Not so Professor Pennington. Anyone who cares to read the lengthy evidence he gave to Holyrood’s Covid-19 committee on April 28 will be introduced to a masterclass in scientific analysis. For close on two hours he took MSPs through the available evidence, the origins of the disease, its essential characteristics and its critical difference from previous outbreaks. He warned them that care homes were at great risk, and that not enough was being done to protect them. They were, he said, “super- spreaders” with an R number, or reproduction rate, which could be ten times the required level.

It was not the first time he had warned about the care home risk. He talked of it as early as March 6, during an Any Questions discussion, and he emphasised it again on April 15, well before the Scottish government was alerted to the full scale of the crisis. Now, of course, it is received wisdom that care homes were neglected in those early weeks.

Ministers should have listened to Pennington. They did not. For some curious reason, despite being a regular guest on radio and TV programmes, consulted by the press and reported as an acknowledged expert, he was kept out of the inner circles of government, and that isolation was reflected by members of the Scottish National Party.

“When [my constituents] hear someone with your expertise saying things that are contrary to the popular advice, why should they listen to you?” demanded the Paisley MSP George Adam. “Do you have evidence to back up what you said, or is it just your opinion?”

A group of SNP commentators dismissed him afterwards as a “bacteriologist”, ignoring the fact that for Pennington this was actually a compliment: he had worked alongside the late virologist June Almeida, whose skills in microscopic investigation first identified an unknown group of viruses which came to be known as coronavirus. He was, therefore, in on the origins of the disease.

One might imagine this kind of source knowledge would be invaluable to any government. But when Nicola Sturgeon was told about Professor Pennington’s comments on the infective level of care homes, she brusquely dismissed them. “I don’t know where he got that figure,” she said. Might it not have been sensible to ask the professor himself?

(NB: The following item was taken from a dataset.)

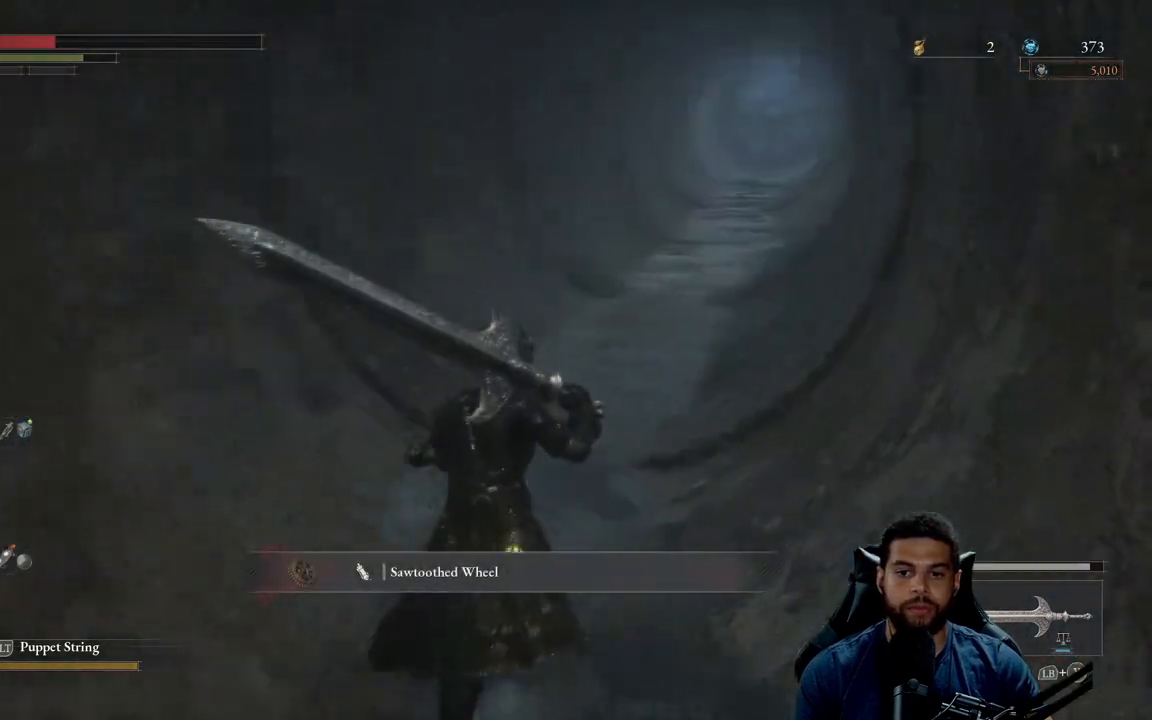
{"buttons": ["B"], "left_stick": "up", "right_stick": "center", "events": [[383, "right_stick", "right"], [500, "right_stick", "center"]]}
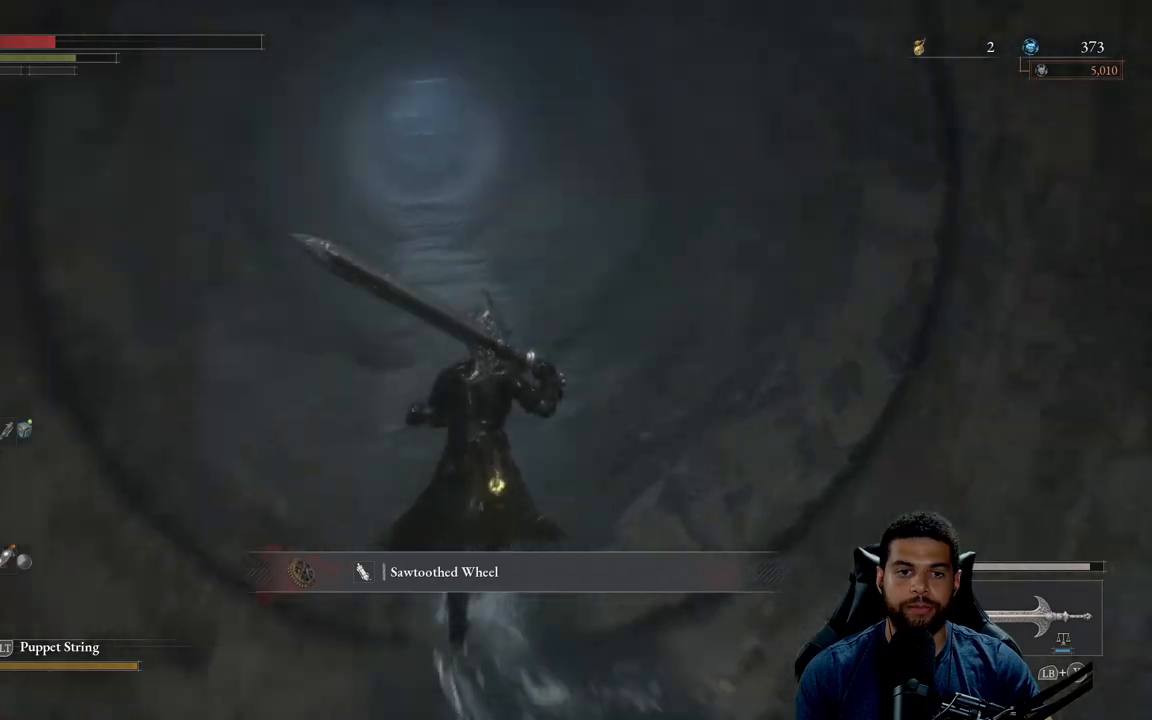
{"buttons": ["B"], "left_stick": "up", "right_stick": "center", "events": []}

It may be, of course, that the Pennington advice is inconvenient, not least his latest thinking on the possibility that the so-called second wave of the virus may not be such a threat as was originally conceived. Surely, however, science is more important than politics. Research is very often inconvenient, but that is no reason for ignoring it. Selecting advisers on the basis that their advice is politically acceptable, rather than those who really know what they are talking about, seems the wrong way around.

Could it be that Professor Pennington’s politics count against him? He was a leading light in the Better Together campaign and has never made any secret of the fact that he regards independence as a threat to Scotland’s future. Suspicions that his political views may have left him ostracised have been voiced by various commentators but have always been dismissed by ministers.

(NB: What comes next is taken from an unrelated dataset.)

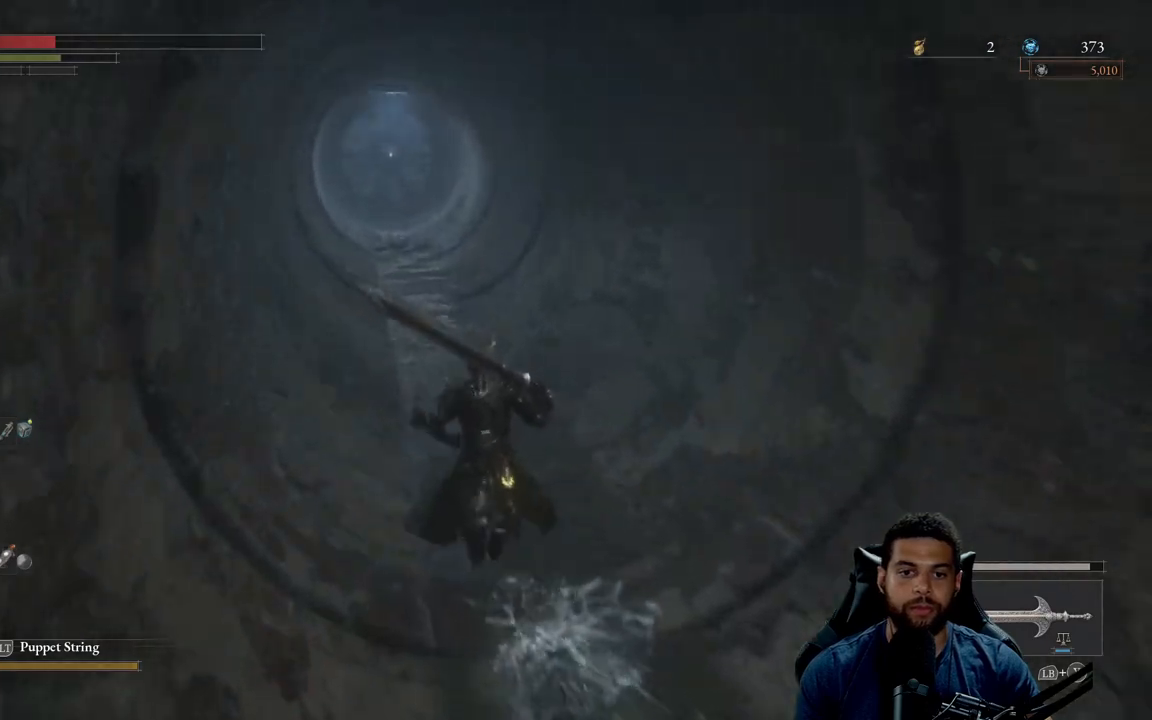
{"buttons": ["B"], "left_stick": "up-left", "right_stick": "center", "events": [[50, "X", "down"], [150, "X", "up"], [300, "right_stick", "right"], [367, "left_stick", "up-left"], [400, "right_stick", "center"], [467, "B", "down"]]}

So might Professor Pennington’s age count against him? Unlike other societies, this country does not accord automatic respect to the elderly. They are seen as the vulnerable section, those that have to be protected, rather than a source of wisdom. Yet science is, surely, an accumulation of knowledge, an ability to acquire new theories when the evidence comes along to sustain them, and that goes with age and experience. What goes on in Professor Pennington’s head is a national asset, and his ability to articulate it is of enormous value.

Our knowledge about the coronavirus is expanding almost every day as we seek to understand how it works. We need to draw on the very best of science to keep up with it, and to respect those who are at the forefront of the field. That does not seem to be happening here.

As Isaac Asimov, another scientist who was widely distrusted by the establishment, once wrote: “The saddest aspect of life right now is that science gathers knowledge faster than society gathers wisdom.”